Researchers examine a new microscope system can image living tissue in real time and in molecular detail, without any chemicals or dyes. The system uses precisely tailored pulses of light to simultaneously image with multiple wavelengths. This enables the researchers to study concurrent processes within cells and tissue and could give cancer researchers a new tool for tracking tumor progression and physicians new technology for tissue pathology and diagnostics.
The researchers detailed the technique, called simultaneous label-free autofluorescence multi-harmonic microscopy, in the journal Nature Communications. "The way we have been removing, processing and staining tissue for diagnosing diseases have been practiced the same way for over a century.
With advances in microscopy techniques such as ours, we hope to change the way we detect, visualize and monitor diseases that will lead to better diagnosis, treatments, and outcomes. SLAM microscopy differs from standard tissue pathology in several ways.
First, it is used on living tissue, even inside a living being, giving it the potential to be used for clinical diagnosis or to guide surgery in the operating room.
Second, it uses no dyes or chemicals, only light. Standard procedure involves removing a tissue sample and adding chemical stains which can be a lengthy process and the chemicals can disrupt the cells.
While other stain-free imaging techniques have been developed, they usually only visualize a subset of signals, measuring specific biological or metabolic signatures. Meanwhile, SLAM microscopy simultaneously collects multiple contrasts from cells and tissues, capturing molecular-level details and dynamics such as metabolism.
They know the tumor is there, but tumors support a whole ecosystem in the tissue. They recruit healthy cells to support them. SLAM allows us to have a comprehensive picture of this ever-evolving tumor microenvironment at subcellular, molecular and metabolic levels in living animals and human tissue.
The researchers saw that the cells near the tumor had differences in metabolism and morphology, indicating that cancer had recruited the cells. Also, they observed surrounding tissues creating the infrastructure to support the tumor, such as collagen and blood vessels.
Previous work has shown that tumor cells release vesicles to lure the surrounding cells to support them. Then the cells that have been recruited release their vesicles to go back to the tumor.

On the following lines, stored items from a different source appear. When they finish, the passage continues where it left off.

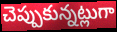
చెప్పుకున్నట్లుగా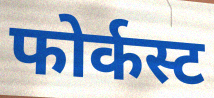
फोर्कस्ट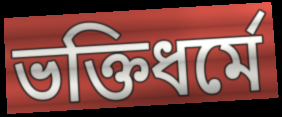
ভক্তিধর্মেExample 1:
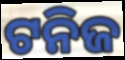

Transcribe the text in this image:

ଟନିଜ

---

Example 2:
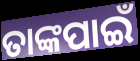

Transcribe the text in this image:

ତାଙ୍କପାଇଁ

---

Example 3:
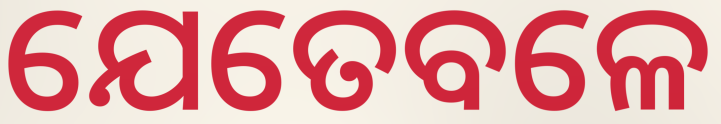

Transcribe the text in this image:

ଯେତେବଳେ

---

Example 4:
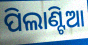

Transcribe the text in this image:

ପିଲାଣ୍ଟିଆ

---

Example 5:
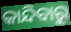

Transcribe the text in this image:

କାନ୍ଦିବାରୁ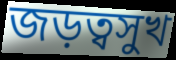
জড়ত্বসুখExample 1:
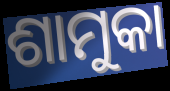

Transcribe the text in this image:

ଶାମୁକା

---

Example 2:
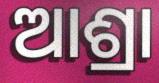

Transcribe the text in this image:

ଆଶ୍ରା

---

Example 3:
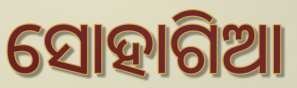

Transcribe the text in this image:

ସୋହାଗିଆ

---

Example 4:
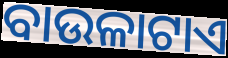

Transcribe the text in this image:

ବାଉଳାଟାଏ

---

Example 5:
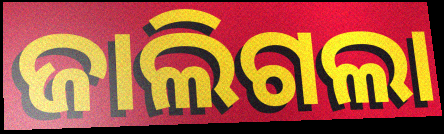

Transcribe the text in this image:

ଜାଲିଗଲା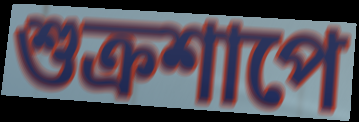
শুক্রশাপেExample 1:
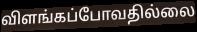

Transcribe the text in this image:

விளங்கப்போவதில்லை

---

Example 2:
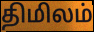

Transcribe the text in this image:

திமிலம்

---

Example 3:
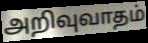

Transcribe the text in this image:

அறிவுவாதம்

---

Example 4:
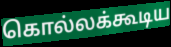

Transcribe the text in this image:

கொல்லக்கூடிய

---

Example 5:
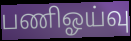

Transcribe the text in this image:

பணிஓய்வு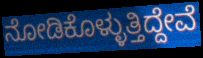
ನೋಡಿಕೊಳ್ಳುತ್ತಿದ್ದೇವೆ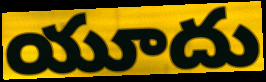
యూదు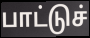
பாட்டுச்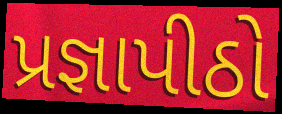
પ્રજ્ઞાપીઠોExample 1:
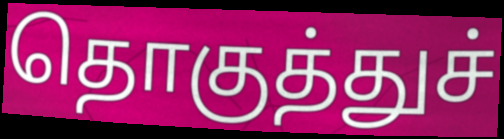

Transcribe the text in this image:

தொகுத்துச்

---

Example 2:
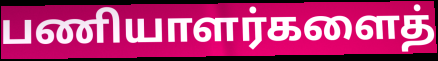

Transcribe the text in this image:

Next, Boppart's group is using SLAM microscopy to compare healthy tissue and cancer tissue in both rats and humans, focusing particularly on vesicle activity and how it relates to cancer aggressiveness. They are also working to make portable versions of the SLAM microscope that could be used clinically.
There is a wealth of new data, information, and biomarkers in the images we collect from fresh tissue that is still metabolically active, or in living organisms, where they can visualize the dynamics of individual cells and their collective behaviors. These, they expect, will become new markers for diseases such as cancer, and our imaging technology will help detect these for disease screening, diagnostics, and monitoring applications.
They believe that this technology will open the possibility of complementing, or even replacing, standard histopathology processing, which is time- and labor-intensive and can only be done on removed, fixed, dead tissue.